The Campaign Spot

Why Party ID Matters, and Why Pollsters Avert Their Eyes

Over in National Journal, pollsters respond to the accusation from John McLaughlin (the pollster, not the television host) reported here last week:

John McLaughlin, a Republican pollster and consultant to GOP candidates, told the conservative National Review last week that Democrats are lobbying media pollsters “to weight their surveys to emulate the 2008 Democrat-heavy models.”

“The intended effect is to suppress Republican turnout through media polling bias,” McLaughlin said.

Lee Miringoff, director of the Marist College Institute for Public Opinion in Poughkeepsie, N.Y., is unconvinced. “Why would pollsters want to look inaccurate?” Miringoff asked rhetorically in a phone interview.

Miringoff, who is conducting three battleground-state polls each week for NBC News and The Wall Street Journal, called the focus on party identification “too narrow.”

“It’s an easy target in a sense because you can look at the last [election], see the difference and jump on board,” he said.
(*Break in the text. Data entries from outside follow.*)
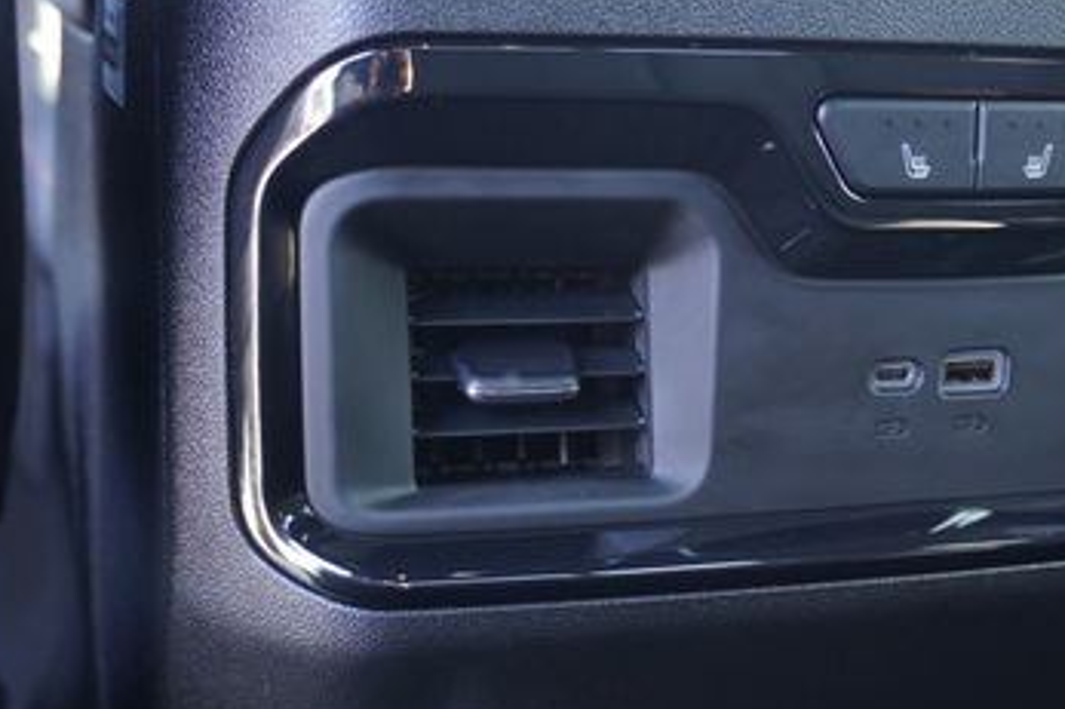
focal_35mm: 61
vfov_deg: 22.2
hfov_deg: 32.3
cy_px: 424
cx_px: 801
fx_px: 1804
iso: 1250
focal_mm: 22
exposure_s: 1/60
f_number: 4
Marist, like Quinnipiac, does not weight its results according to party ID.

The defenses of the pollsters are conflating some issues.

First, the basics: Most Democrats are going to vote for the Democratic candidate, most Republicans are going to vote for the Republican candidate, and the independents are usually going to split somewhat evenly. So the proportion of the three groups more or less determines which candidate the polls are going to show ahead.

No one claims to be able to predict, with absolute certainty, what the partisan makeup is going to be on Election Day. But we do have a range from recent history — from even in 2004 and a seven percentage point advantage for Democrats in 2008. If a pollster believes that the electorate will be even more heavily Democratic in 2012 than it was in 2008, I’m willing to hear those arguments, but I think it’s a tough case to make. The last presidential cycle was a perfect storm for Democrats — an unpopular GOP incumbent, frustration over wars overseas, a terrifying economic meltdown, a Republican nominee who had spent much of his recent career fighting his own party and who openly admitted he wasn’t focused on economics, the first African-American major party nominee in U.S. history…

This year you have Obama running as an incumbent in an extremely tough economy, a more aggressive GOP nominee, the grassroots energy of the Tea Parties, a huge change in each party’s financial resources, the novelty of making history wearing off, and now our embassies under siege in the Middle East…

And then there is the shift in the number of voters who are registered voters in each party

Yet our objection keeps getting misstated and twisted by poll defenders time and again. Here’s Chris Cillizza, claiming the complaints are “a series of false assumptions none bigger than that because the country has been virtually evenly divided on partisan lines for the past decade or so that the party identification question should result in something close to a 50-50 split between Democrats and Republicans.”

No. I do not demand an even split, nor do any of the other folks paying attention to this factor. I do think that a split of D+7 or more is excessive, and that a D+3 or D+4 divide — halfway between the GOP peaks of 2004 and 2010, and the Democrat peak of 2008 — is more likely. But more importantly, if a pollster is going to assert that the electorate is going to be more heavily Democratic this cycle than it was the previous historical high, they ought to explain why they think this is the case.

Because for much of this year, in quite a few national polls, we’ve seen Romney winning almost all the Republicans and hold a lead among independents, and still trail Obama, because Obama is winning almost all the Democrats, and Democrats make up such a large share of the sample.

Possible? Sure, anything’s possible. But if a pollster is going to offer a hypothetical electorate that looks different from everything we’ve seen before, I’d like to know why they think this is the case.

Without that, we can come up with our own theories. We can tell from the coverage that the vast majority of folks covering this campaign for mainstream publications think Romney is running a terrible campaign. Romney’s overseas trip was deemed disastrous, the pick of Ryan was deemed extremely risky, the Eastwood chair speech was “the worst speech ever given,”, Romney’s Libya remark was deemed “a huge mistake“, Romney’s “47 percent” remark was deemed an “utter disaster” … and yet the tracking polls show Obama with a miniscule lead.

What we see in the most disproportionate poll samples is confirmation bias. To many people covering this race, Romney should be trailing badly, Republicans are flailing desperately, and Obama is running an exponentially better campaign. Thus, it makes perfect sense for the electorate to be even more heavily Democrat than it was in 2008.